=== Section Start ===
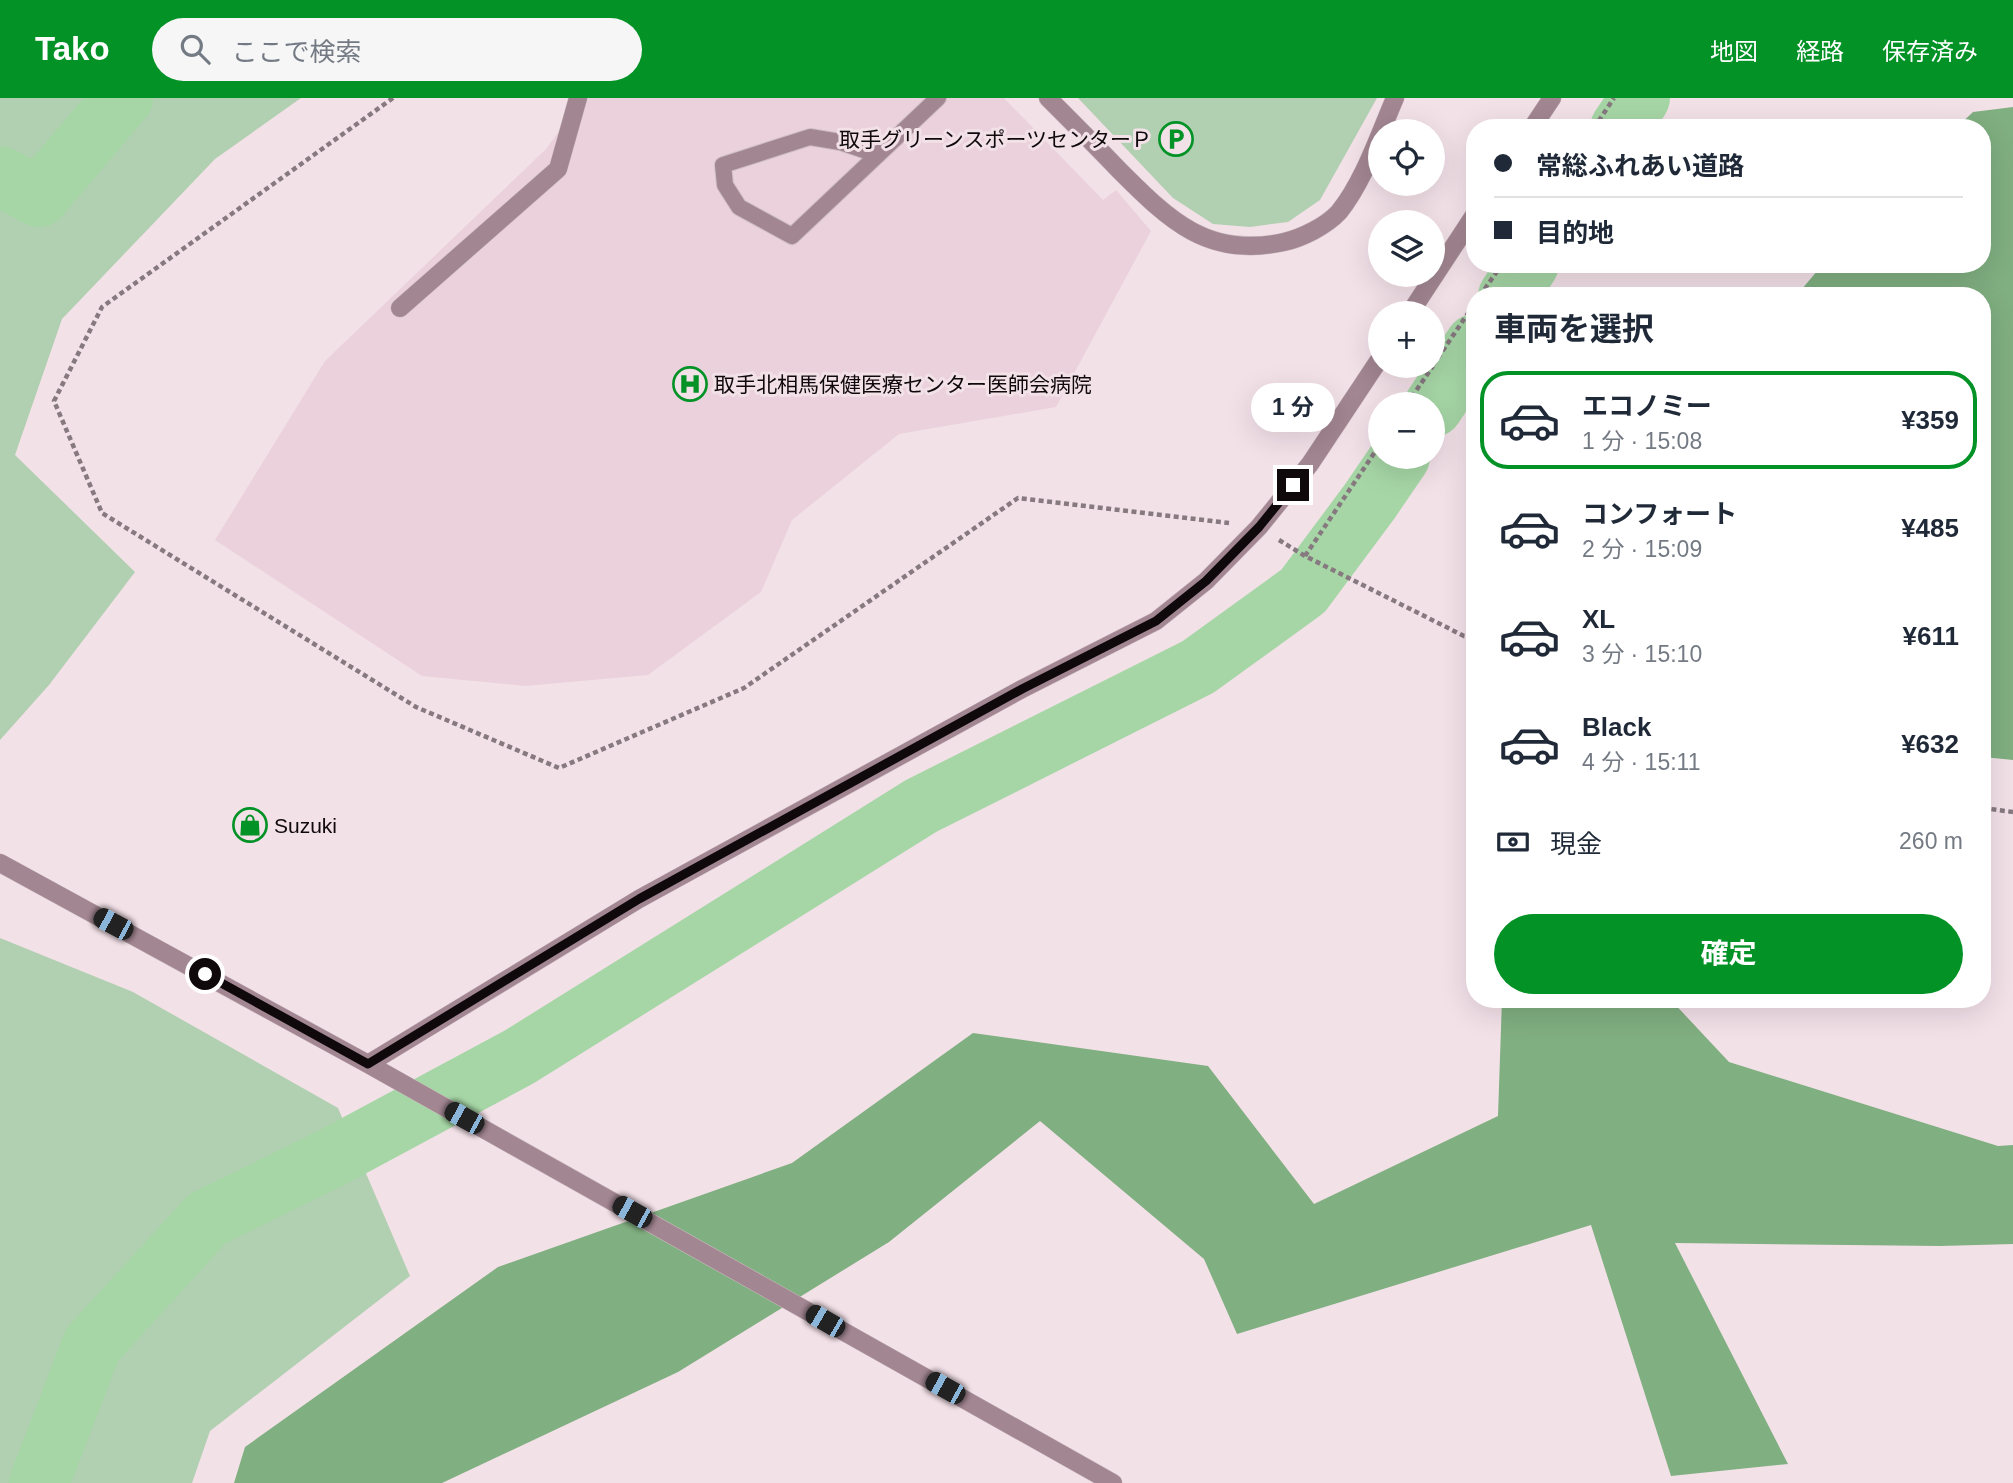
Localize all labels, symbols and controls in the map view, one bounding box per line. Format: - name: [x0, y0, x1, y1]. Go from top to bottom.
- search box: [152, 18, 642, 81]
- text: Tako: [35, 30, 110, 67]
- icon: search: [176, 30, 214, 68]
- text: ここで検索: [232, 37, 362, 67]
- text: 地図: [1710, 38, 1758, 65]
- text: 経路: [1796, 38, 1844, 65]
- text: 保存済み: [1882, 38, 1978, 65]
- map controls: [1368, 119, 1445, 469]
- button: locate: [1368, 119, 1445, 196]
- parking icon: 取手グリーンスポーツセンターＰ: [1157, 120, 1195, 158]
- place label: 取手グリーンスポーツセンターＰ: [839, 128, 1152, 151]
- text: 常総ふれあい道路: [1536, 151, 1744, 181]
- button: layers: [1368, 210, 1445, 287]
- text: 目的地: [1536, 218, 1614, 248]
- button: +: [1368, 301, 1445, 378]
- text: 車両を選択: [1494, 311, 1654, 347]
- hospital icon: 取手北相馬保健医療センター医師会病院: [671, 365, 709, 403]
- place label: 取手北相馬保健医療センター医師会病院: [714, 373, 1092, 396]
- callout: 1 分: [1251, 384, 1335, 432]
- icon: car: [1498, 389, 1561, 452]
- text: エコノミー: [1582, 391, 1712, 421]
- button: −: [1368, 392, 1445, 469]
- text: 1 分: [1272, 394, 1314, 420]
- text: ¥359: [1901, 405, 1959, 435]
- text: 1 分 · 15:08: [1582, 428, 1702, 454]
- route end: [1277, 469, 1309, 501]
- icon: car: [1498, 497, 1561, 560]
- text: コンフォート: [1582, 499, 1737, 529]
- text: ¥485: [1901, 513, 1959, 543]
- text: 2 分 · 15:09: [1582, 536, 1702, 562]
- text: XL: [1582, 604, 1615, 634]
- icon: car: [1498, 605, 1561, 668]
- text: ¥611: [1903, 621, 1959, 651]
- text: 3 分 · 15:10: [1582, 641, 1702, 667]
- text: Black: [1582, 712, 1651, 742]
- icon: car: [1498, 713, 1561, 776]
- text: ¥632: [1901, 729, 1959, 759]
- text: 4 分 · 15:11: [1582, 749, 1700, 775]
- shop icon: Suzuki: [231, 806, 269, 844]
- place label: Suzuki: [274, 814, 337, 837]
- icon: cash: [1494, 823, 1532, 861]
- text: 260 m: [1899, 828, 1963, 854]
- text: 現金: [1550, 829, 1602, 859]
- car: [90, 905, 137, 943]
- button: 確定: [1494, 914, 1963, 994]
- route start: [189, 958, 221, 990]
- car: [441, 1099, 488, 1137]
- car: [609, 1193, 656, 1231]
- car: [802, 1301, 849, 1341]
- car: [922, 1369, 969, 1407]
=== Section End ===
*What to produce:*
Skip the pictures and transcribe the rest of the records exactly.

*Exercise solution:*
Localize all labels, symbols and controls in the map view, one bounding box per line. Format: - name: [x0, y0, x1, y1]. Go from top to bottom.
- search box: [152, 18, 642, 81]
- text: Tako: [35, 30, 110, 67]
- icon: search: [176, 30, 214, 68]
- text: ここで検索: [232, 37, 362, 67]
- text: 地図: [1710, 38, 1758, 65]
- text: 経路: [1796, 38, 1844, 65]
- text: 保存済み: [1882, 38, 1978, 65]
- map controls: [1368, 119, 1445, 469]
- button: locate: [1368, 119, 1445, 196]
- parking icon: 取手グリーンスポーツセンターＰ: [1157, 120, 1195, 158]
- place label: 取手グリーンスポーツセンターＰ: [839, 128, 1152, 151]
- text: 常総ふれあい道路: [1536, 151, 1744, 181]
- button: layers: [1368, 210, 1445, 287]
- text: 目的地: [1536, 218, 1614, 248]
- button: +: [1368, 301, 1445, 378]
- text: 車両を選択: [1494, 311, 1654, 347]
- hospital icon: 取手北相馬保健医療センター医師会病院: [671, 365, 709, 403]
- place label: 取手北相馬保健医療センター医師会病院: [714, 373, 1092, 396]
- callout: 1 分: [1251, 384, 1335, 432]
- icon: car: [1498, 389, 1561, 452]
- text: エコノミー: [1582, 391, 1712, 421]
- button: −: [1368, 392, 1445, 469]
- text: 1 分: [1272, 394, 1314, 420]
- text: ¥359: [1901, 405, 1959, 435]
- text: 1 分 · 15:08: [1582, 428, 1702, 454]
- route end: [1277, 469, 1309, 501]
- icon: car: [1498, 497, 1561, 560]
- text: コンフォート: [1582, 499, 1737, 529]
- text: ¥485: [1901, 513, 1959, 543]
- text: 2 分 · 15:09: [1582, 536, 1702, 562]
- text: XL: [1582, 604, 1615, 634]
- icon: car: [1498, 605, 1561, 668]
- text: ¥611: [1903, 621, 1959, 651]
- text: 3 分 · 15:10: [1582, 641, 1702, 667]
- text: Black: [1582, 712, 1651, 742]
- icon: car: [1498, 713, 1561, 776]
- text: ¥632: [1901, 729, 1959, 759]
- text: 4 分 · 15:11: [1582, 749, 1700, 775]
- shop icon: Suzuki: [231, 806, 269, 844]
- place label: Suzuki: [274, 814, 337, 837]
- icon: cash: [1494, 823, 1532, 861]
- text: 260 m: [1899, 828, 1963, 854]
- text: 現金: [1550, 829, 1602, 859]
- car: [90, 905, 137, 943]
- button: 確定: [1494, 914, 1963, 994]
- route start: [189, 958, 221, 990]
- car: [441, 1099, 488, 1137]
- car: [609, 1193, 656, 1231]
- car: [802, 1301, 849, 1341]
- car: [922, 1369, 969, 1407]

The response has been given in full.